• [GOAL]: Copy each line of the rows below character for character, without the pictures.

BEGIN AVAILABLE RECORDS

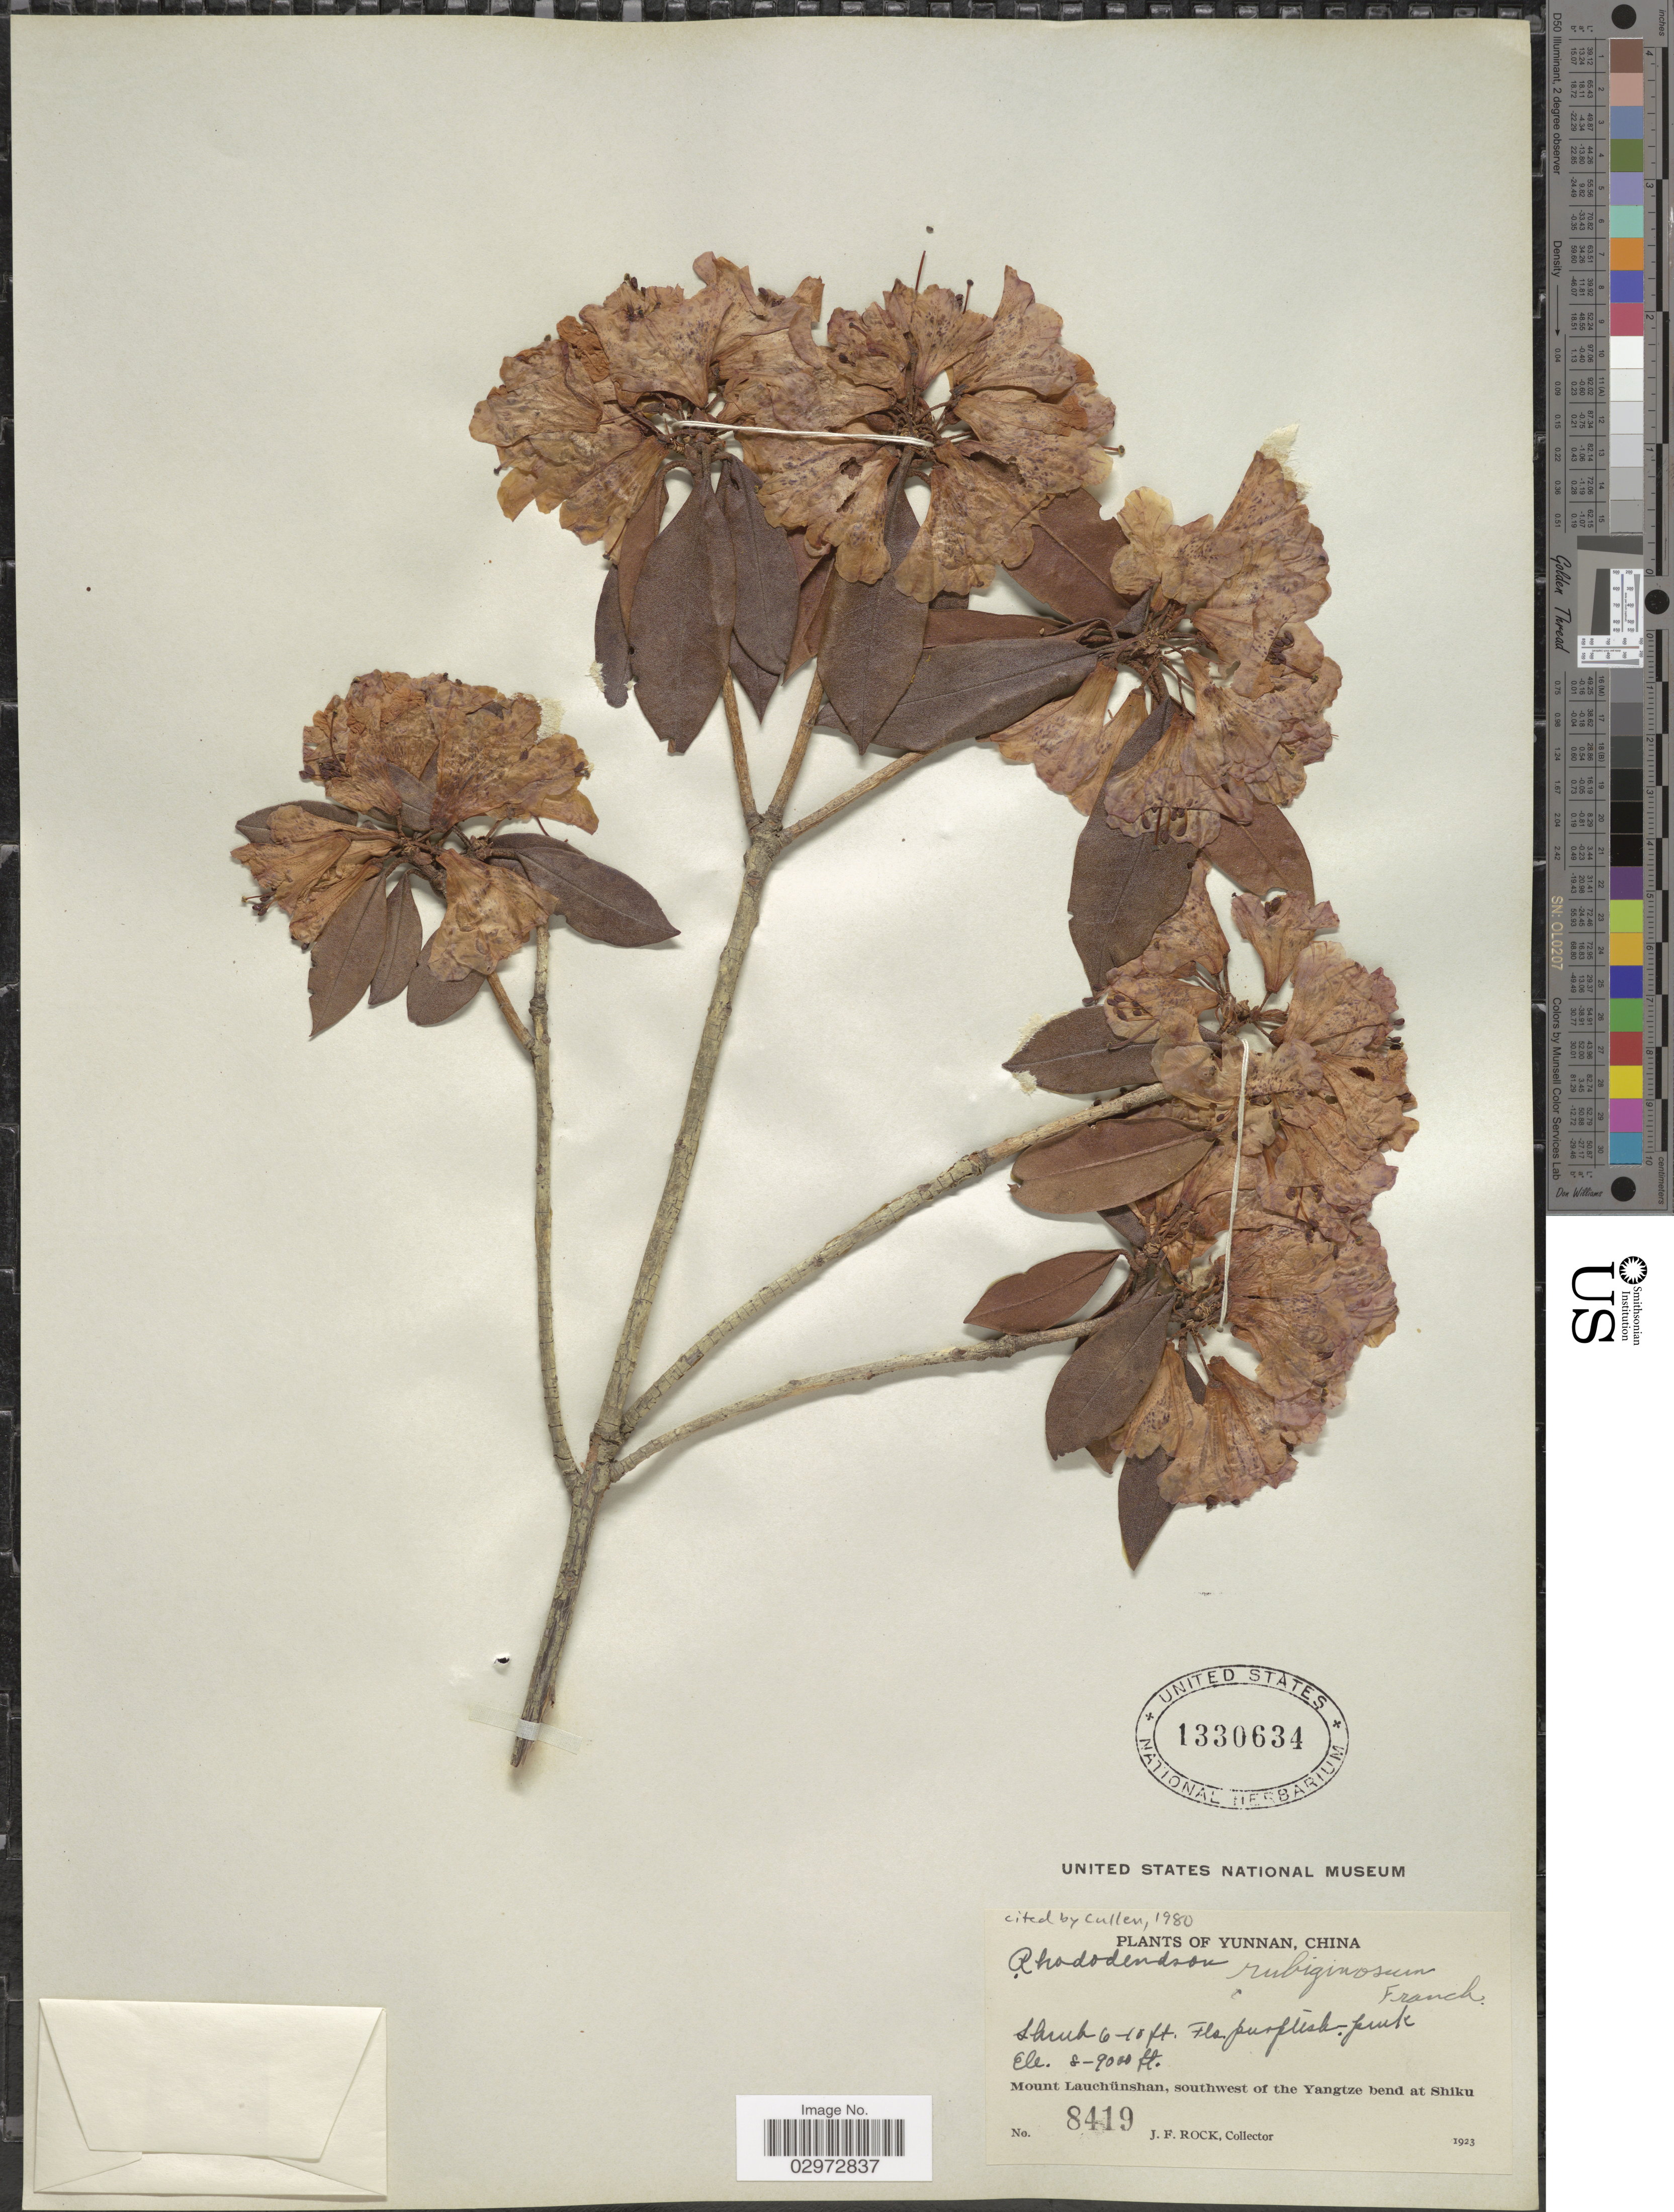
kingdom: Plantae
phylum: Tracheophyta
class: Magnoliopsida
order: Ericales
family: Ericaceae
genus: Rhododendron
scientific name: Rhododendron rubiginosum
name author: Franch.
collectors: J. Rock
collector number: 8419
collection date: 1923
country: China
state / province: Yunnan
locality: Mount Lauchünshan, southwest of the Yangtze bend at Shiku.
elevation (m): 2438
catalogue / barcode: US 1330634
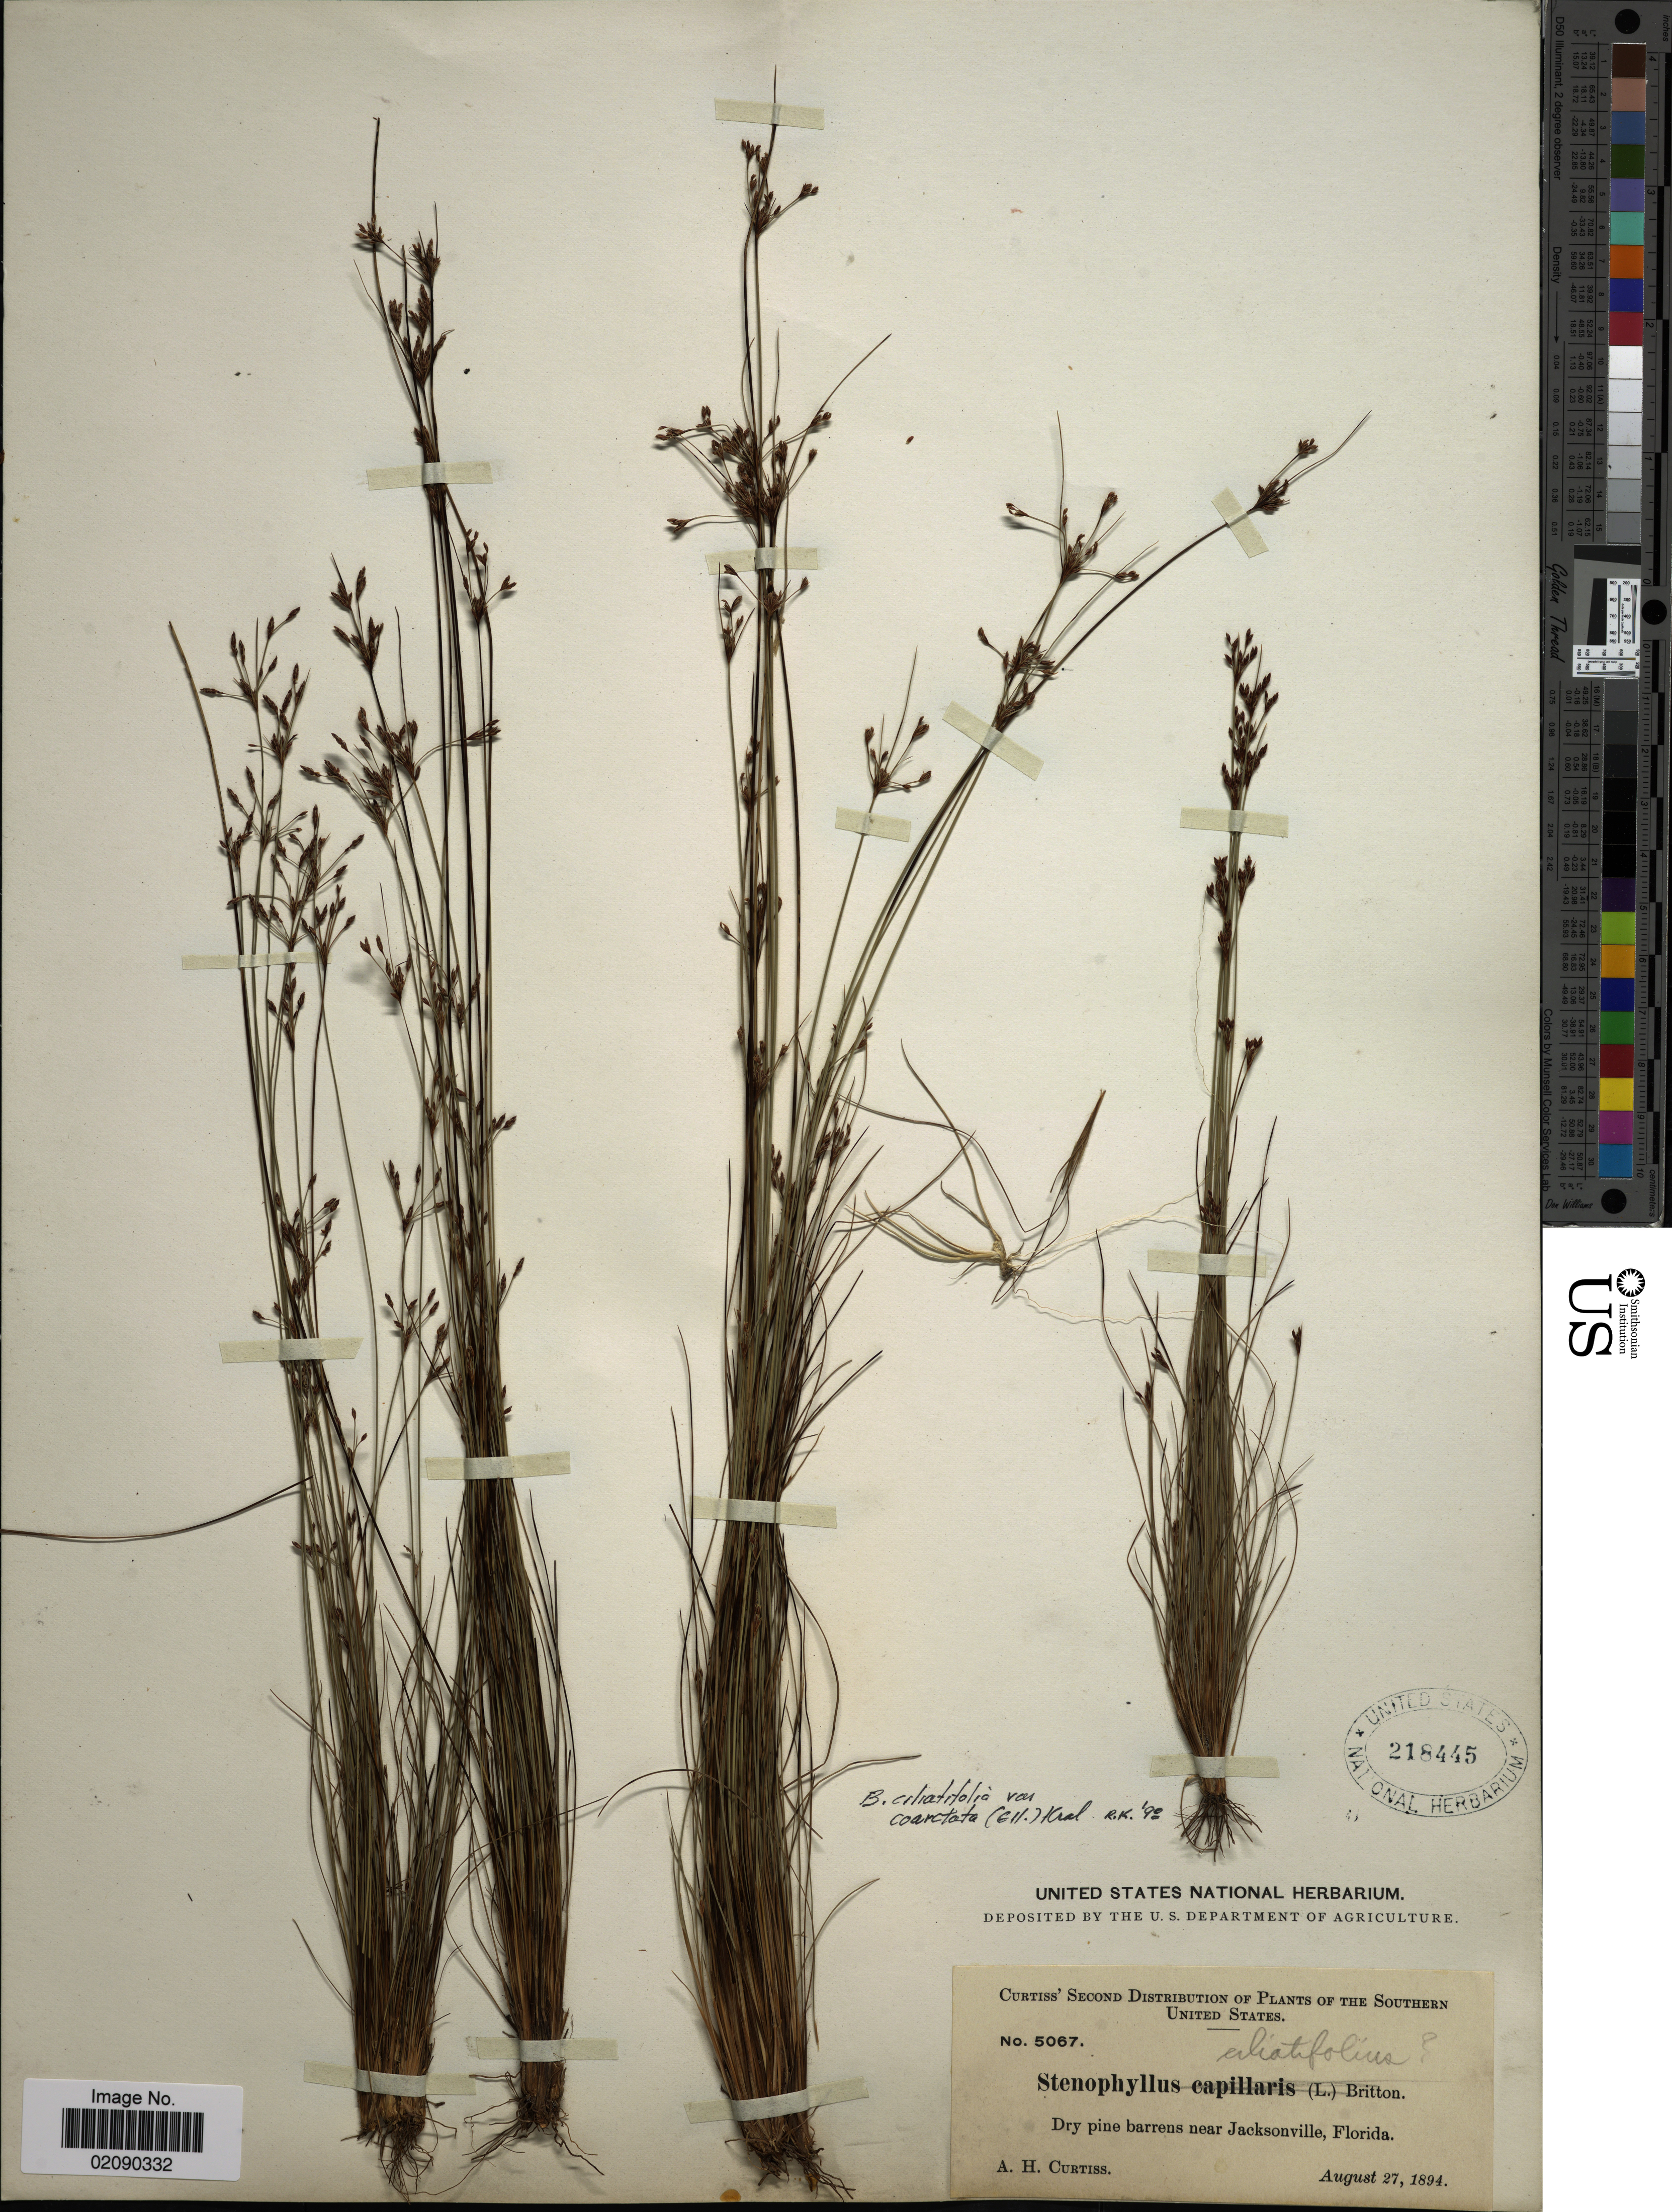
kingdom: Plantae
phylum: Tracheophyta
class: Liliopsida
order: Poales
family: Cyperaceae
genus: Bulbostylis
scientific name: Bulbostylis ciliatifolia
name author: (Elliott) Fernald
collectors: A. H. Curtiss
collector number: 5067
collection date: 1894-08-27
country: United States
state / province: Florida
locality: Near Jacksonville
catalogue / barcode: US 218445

END AVAILABLE RECORDS

• [EXERCISE ANSWER]:
kingdom: Plantae
phylum: Tracheophyta
class: Magnoliopsida
order: Ericales
family: Ericaceae
genus: Rhododendron
scientific name: Rhododendron rubiginosum
name author: Franch.
collectors: J. Rock
collector number: 8419
collection date: 1923
country: China
state / province: Yunnan
locality: Mount Lauchünshan, southwest of the Yangtze bend at Shiku.
elevation (m): 2438
catalogue / barcode: US 1330634
kingdom: Plantae
phylum: Tracheophyta
class: Liliopsida
order: Poales
family: Cyperaceae
genus: Bulbostylis
scientific name: Bulbostylis ciliatifolia
name author: (Elliott) Fernald
collectors: A. H. Curtiss
collector number: 5067
collection date: 1894-08-27
country: United States
state / province: Florida
locality: Near Jacksonville
catalogue / barcode: US 218445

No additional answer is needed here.